輸出額が14年ぶりに前年割れとなった昨年の日本酒。一方で高価格帯の商品は堅調さを示し、プレミアムな日本酒のトレンドが世界的に続いている。日本酒造組合中央会では、絶好調のインバウンド需要獲得と海外の日本食レストランへのアプローチを強化。「日本酒」ブランドの価値向上に力を入れる。
23年の日本酒輸出額は前年比87%(410億8千万円)。数量では81%(2万9千㎘)となった。
中央会の宇都宮仁理事は8日の会見で「金額の大きい中国、米国の減少が響いた。また東南アジアも前年に大きく伸びたことから、現地在庫の滞留により昨年の輸出は減少した」と説明した。
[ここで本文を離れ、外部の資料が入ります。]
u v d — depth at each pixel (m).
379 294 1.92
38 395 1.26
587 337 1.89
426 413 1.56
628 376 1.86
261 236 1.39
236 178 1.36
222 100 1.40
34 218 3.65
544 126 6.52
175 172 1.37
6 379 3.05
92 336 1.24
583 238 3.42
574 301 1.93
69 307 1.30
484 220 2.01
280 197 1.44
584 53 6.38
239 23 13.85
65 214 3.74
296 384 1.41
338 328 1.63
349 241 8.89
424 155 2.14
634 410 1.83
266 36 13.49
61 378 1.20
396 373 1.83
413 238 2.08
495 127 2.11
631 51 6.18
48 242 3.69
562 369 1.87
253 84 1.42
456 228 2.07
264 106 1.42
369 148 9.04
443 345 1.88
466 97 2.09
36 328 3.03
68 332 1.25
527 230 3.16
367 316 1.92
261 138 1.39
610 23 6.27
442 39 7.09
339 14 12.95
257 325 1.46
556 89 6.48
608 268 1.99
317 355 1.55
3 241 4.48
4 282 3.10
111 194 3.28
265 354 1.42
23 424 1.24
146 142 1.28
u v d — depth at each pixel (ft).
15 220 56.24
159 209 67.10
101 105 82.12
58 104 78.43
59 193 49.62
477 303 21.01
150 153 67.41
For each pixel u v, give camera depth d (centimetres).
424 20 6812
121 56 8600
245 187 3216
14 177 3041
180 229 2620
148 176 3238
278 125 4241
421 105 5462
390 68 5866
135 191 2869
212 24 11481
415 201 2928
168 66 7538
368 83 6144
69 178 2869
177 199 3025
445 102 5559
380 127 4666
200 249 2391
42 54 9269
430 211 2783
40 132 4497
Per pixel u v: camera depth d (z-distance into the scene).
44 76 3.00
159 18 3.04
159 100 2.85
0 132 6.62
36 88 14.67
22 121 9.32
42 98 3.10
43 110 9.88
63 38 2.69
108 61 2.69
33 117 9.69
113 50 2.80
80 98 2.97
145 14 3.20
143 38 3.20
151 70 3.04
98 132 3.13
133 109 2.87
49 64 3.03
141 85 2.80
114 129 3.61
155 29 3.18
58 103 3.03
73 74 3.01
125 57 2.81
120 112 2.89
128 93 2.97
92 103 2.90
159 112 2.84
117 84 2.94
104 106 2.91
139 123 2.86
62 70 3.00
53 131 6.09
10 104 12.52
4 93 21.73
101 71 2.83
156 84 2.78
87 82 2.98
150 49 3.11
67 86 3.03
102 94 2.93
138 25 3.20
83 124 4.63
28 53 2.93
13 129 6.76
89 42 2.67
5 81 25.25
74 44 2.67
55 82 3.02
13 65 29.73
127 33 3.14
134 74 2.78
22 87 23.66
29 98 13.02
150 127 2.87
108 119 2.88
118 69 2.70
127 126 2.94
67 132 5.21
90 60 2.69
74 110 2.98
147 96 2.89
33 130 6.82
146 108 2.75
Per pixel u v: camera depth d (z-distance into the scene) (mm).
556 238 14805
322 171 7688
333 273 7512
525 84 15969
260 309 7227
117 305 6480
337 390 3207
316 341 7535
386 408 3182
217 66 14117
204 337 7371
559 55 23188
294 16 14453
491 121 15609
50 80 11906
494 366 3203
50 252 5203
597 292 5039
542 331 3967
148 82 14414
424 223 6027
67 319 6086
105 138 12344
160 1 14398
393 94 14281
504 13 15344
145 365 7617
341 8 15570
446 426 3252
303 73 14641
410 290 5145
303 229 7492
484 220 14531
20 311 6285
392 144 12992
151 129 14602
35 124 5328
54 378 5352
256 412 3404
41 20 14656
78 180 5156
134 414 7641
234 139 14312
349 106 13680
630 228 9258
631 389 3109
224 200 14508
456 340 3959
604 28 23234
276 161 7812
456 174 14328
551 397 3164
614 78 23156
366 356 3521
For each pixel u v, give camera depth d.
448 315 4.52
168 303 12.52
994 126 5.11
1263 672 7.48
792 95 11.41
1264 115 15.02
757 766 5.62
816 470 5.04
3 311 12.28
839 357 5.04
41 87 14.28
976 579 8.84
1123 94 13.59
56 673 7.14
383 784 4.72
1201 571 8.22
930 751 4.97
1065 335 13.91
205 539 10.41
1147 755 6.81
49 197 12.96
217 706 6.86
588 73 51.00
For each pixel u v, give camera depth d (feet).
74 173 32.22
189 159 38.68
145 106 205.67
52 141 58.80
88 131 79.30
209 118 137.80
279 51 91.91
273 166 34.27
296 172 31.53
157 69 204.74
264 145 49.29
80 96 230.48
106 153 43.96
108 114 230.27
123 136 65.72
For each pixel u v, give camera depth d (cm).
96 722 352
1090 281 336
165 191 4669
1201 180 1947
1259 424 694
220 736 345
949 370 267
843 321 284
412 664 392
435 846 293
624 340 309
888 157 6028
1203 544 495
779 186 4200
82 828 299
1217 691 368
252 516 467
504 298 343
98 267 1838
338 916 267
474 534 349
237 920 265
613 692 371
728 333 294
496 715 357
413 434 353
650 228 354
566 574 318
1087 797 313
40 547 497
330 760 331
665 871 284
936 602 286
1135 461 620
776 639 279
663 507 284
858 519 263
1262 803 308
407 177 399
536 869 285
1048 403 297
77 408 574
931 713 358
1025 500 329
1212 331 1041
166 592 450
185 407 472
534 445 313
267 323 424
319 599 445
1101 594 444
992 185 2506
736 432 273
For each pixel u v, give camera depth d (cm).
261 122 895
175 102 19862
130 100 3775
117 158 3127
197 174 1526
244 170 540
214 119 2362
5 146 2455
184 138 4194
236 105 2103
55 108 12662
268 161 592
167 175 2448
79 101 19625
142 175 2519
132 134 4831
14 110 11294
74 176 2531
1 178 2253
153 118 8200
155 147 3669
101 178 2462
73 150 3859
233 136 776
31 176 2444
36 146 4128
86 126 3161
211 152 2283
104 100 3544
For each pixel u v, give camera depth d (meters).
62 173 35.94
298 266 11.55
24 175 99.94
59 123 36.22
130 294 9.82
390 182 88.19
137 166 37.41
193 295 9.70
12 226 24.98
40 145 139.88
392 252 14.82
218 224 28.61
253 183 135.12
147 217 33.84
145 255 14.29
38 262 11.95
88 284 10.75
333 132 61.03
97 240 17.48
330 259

昨年は22年に急増した各国での在庫消化が進まなかったことに加え人手不足や物流費上昇、インフレなどが影響。中国による日本産水産物の輸入停止から高級日本食レストランが苦戦したことも打撃だ。また海外展示会への出展などのプロモーションも、円安による出展料や諸費用高騰の影響を受けたという。
そのうえで、宇都宮氏は「1ℓ当たりの金額をみると、1千407円と前年から84円のアップ。昔は600円台くらいだった。フランス産ワインなどと同じように、日本酒も高いものが海外で売れるようになってきた。中国、香港、シンガポールは2千円を超えている」として、プレミアム日本酒が世界の市場をけん引しているとの見方を示した。
中国、米国、香港で輸出金額の約7割を占めていることから、今後は輸出先の多様化が課題。東南アジアに加え、日本食レストランが急増する中南米もターゲットとして注目する。
また昨年の訪日外国人旅行客は、円安を追い風にコロナ前の8割にまで回復。インバウンド消費は過去最高の5兆円に達した。中央会が各地の国際空港の売店などで展開する國酒キャンペーンの売上も好調に推移。今後は地域の酒蔵ツーリズムを含めたインバウンド消費拡大との相乗効果により、輸出促進を図る。
さらに国際ソムリエ協会とのパートナーシップに基づく若手ソムリエ教育プログラムに参加。各国で日本酒セミナーを開催するなどブランド確立と正しい理解の普及に努める考えだ。